A proven strategy to increase dietary knowledge and awareness of unhealthy food products is the introduction of simple, graphic front of packaging labelling (FOPL) for all processed and packaged food.
The simple but effective tool utilizes laws and regulations to reduce the demand for, and offer of, processed and ultra-processed products that are high in sugar, fats and sodium. FOPL provides the tools necessary for customers to make an informed choice, one that research shows leads to a positive effect on healthy decision making.
The Pan American Health Organization (PAHO) Jamaica country office has been supporting research to evaluate the efficacy of different FOPL schemes for application to product packages in Jamaica.

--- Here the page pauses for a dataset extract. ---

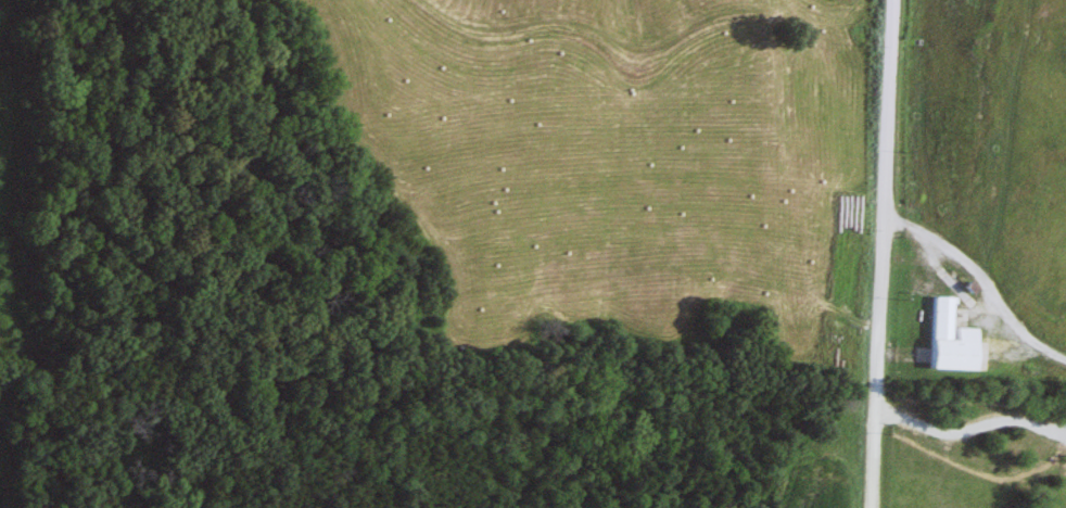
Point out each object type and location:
road: (876, 253)
road: (977, 280)
building: (943, 340)
road: (968, 429)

The revised CARICOM standard for labelling of packaged foods, which will soon be implemented across the region, will include a standard for FOPL.
The results of this research will guide the identification and development of a FOPL scheme that is suitable for use by Jamaican consumers.
“The front of packaging labelling system should allow consumers to correctly, quickly and easily identify products that contain excessive amount of free sugars, sodium, total fats, saturated fats, and/or trans fats,” explained Dr Audrey Morris, PAHO’s Regional Advisor on Food and Nutrition. “There are various front of packaging labelling systems used by other countries. However, finding the most appropriate and effective system for Jamaica will be essential.”
PAHO is supporting the appropriate research to be carried out by the University of Technology Jamaica, in collaboration with the Ministry of Health and Wellness (MOHW). The research will identify the most appropriate labelling system for the Jamaican population that will also be simple and easy to follow, enabling consumers to make an informed decision that will affected their health wellbeing.